▶ _Exercise goal_: With the pictures removed, please write out every line below exactly as given.

(Rendered page images)
* * * * * * * * *

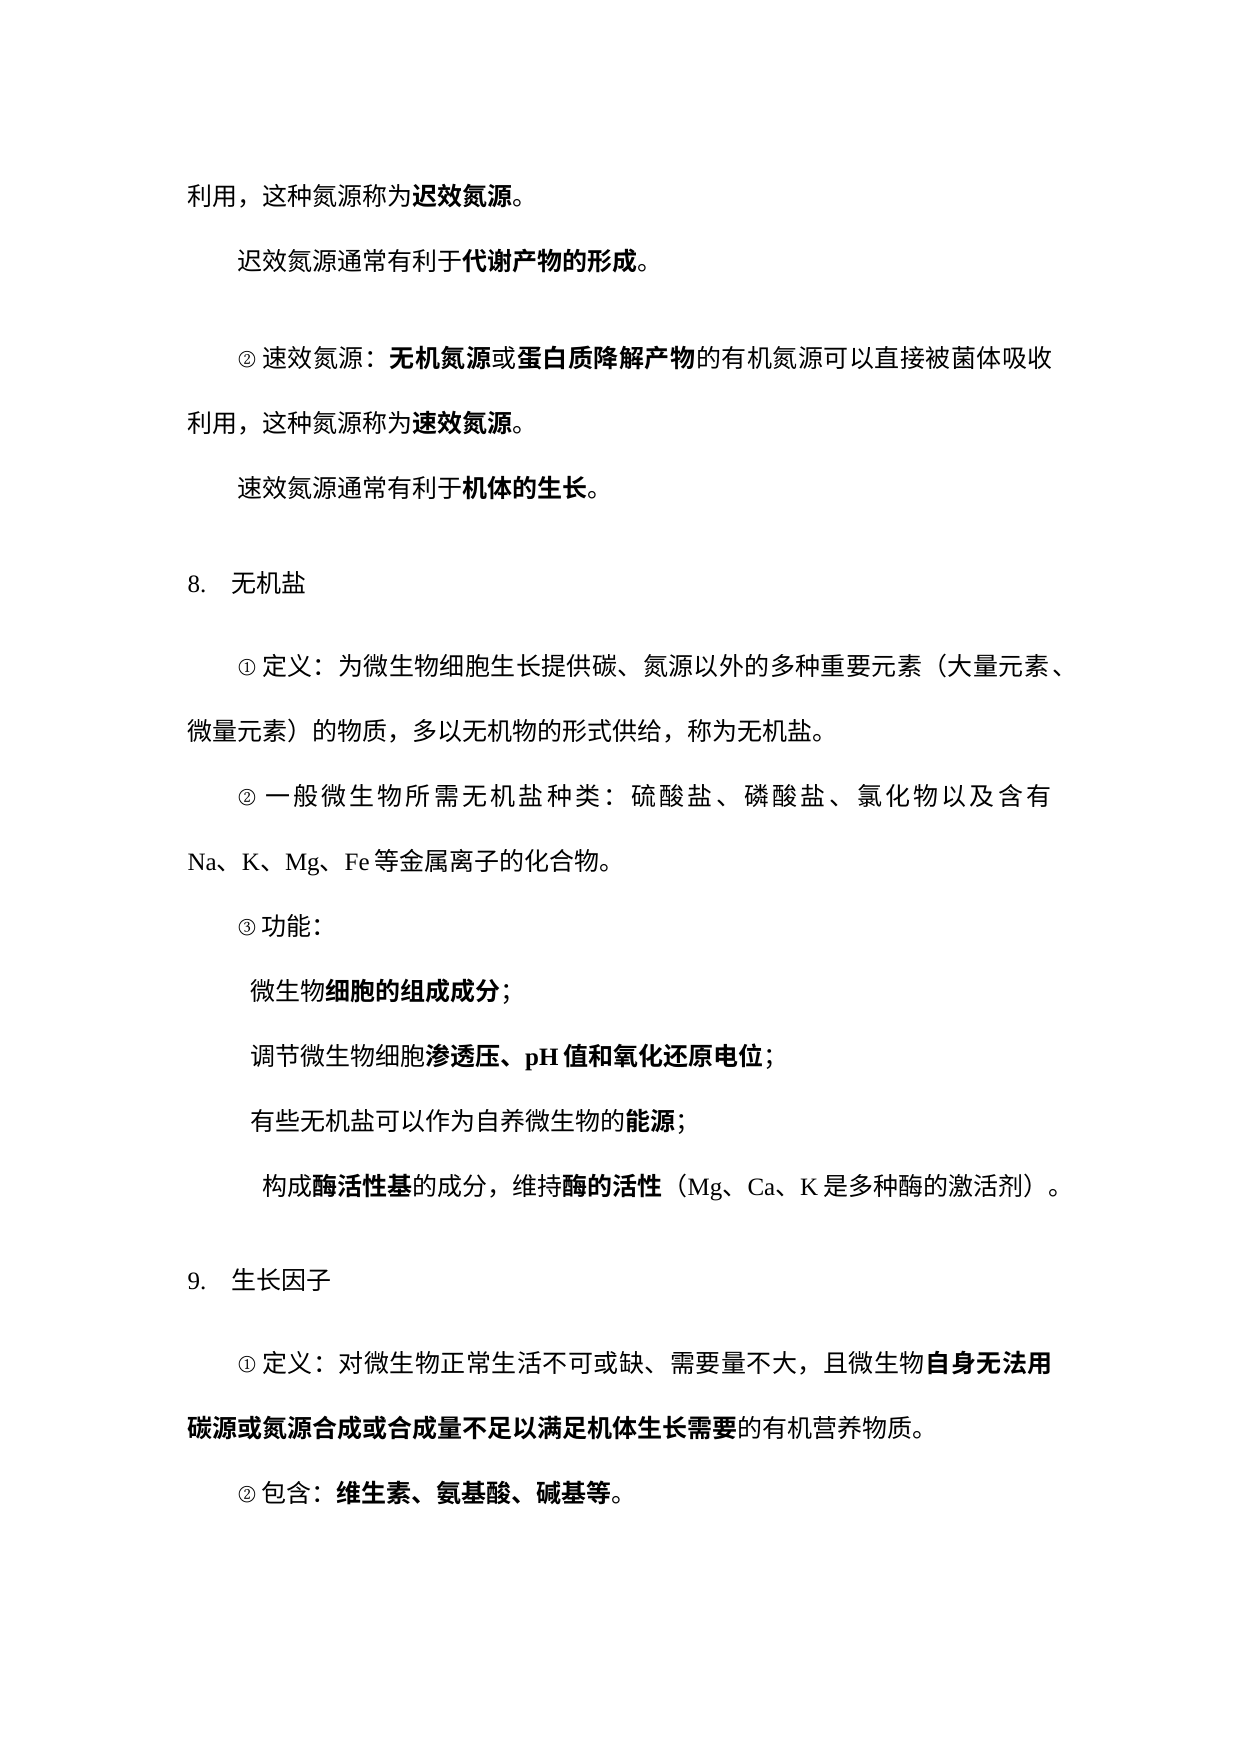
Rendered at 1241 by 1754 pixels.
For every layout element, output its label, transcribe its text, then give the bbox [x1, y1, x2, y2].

text ①定义：对微生物正常生活不可或缺、需要量不大，且微生物自身无法用碳源或氮源合成或合成量不足以满足机体生长需要的有机营养物质。 [187, 1329, 1053, 1459]
text 构成酶活性基的成分，维持酶的活性（Mg、Ca、K是多种酶的激活剂）。 [187, 1152, 1053, 1217]
text ②包含：维生素、氨基酸、碱基等。 [187, 1459, 1053, 1524]
text ②一般微生物所需无机盐种类：硫酸盐、磷酸盐、氯化物以及含有Na、K、Mg、Fe等金属离子的化合物。 [187, 762, 1053, 892]
text ③功能： [187, 892, 1053, 957]
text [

* * * * * * * * *

▶ _Expected answer_:
Rendered at 1241 by 1754 pixels.
For every layout element, output its label, transcribe its text, then give the bbox [x1, y1, x2, y2].

text ①定义：对微生物正常生活不可或缺、需要量不大，且微生物自身无法用碳源或氮源合成或合成量不足以满足机体生长需要的有机营养物质。 [187, 1329, 1053, 1459]
text 构成酶活性基的成分，维持酶的活性（Mg、Ca、K是多种酶的激活剂）。 [187, 1152, 1053, 1217]
text ②包含：维生素、氨基酸、碱基等。 [187, 1459, 1053, 1524]
text ②一般微生物所需无机盐种类：硫酸盐、磷酸盐、氯化物以及含有Na、K、Mg、Fe等金属离子的化合物。 [187, 762, 1053, 892]
text ③功能： [187, 892, 1053, 957]
text [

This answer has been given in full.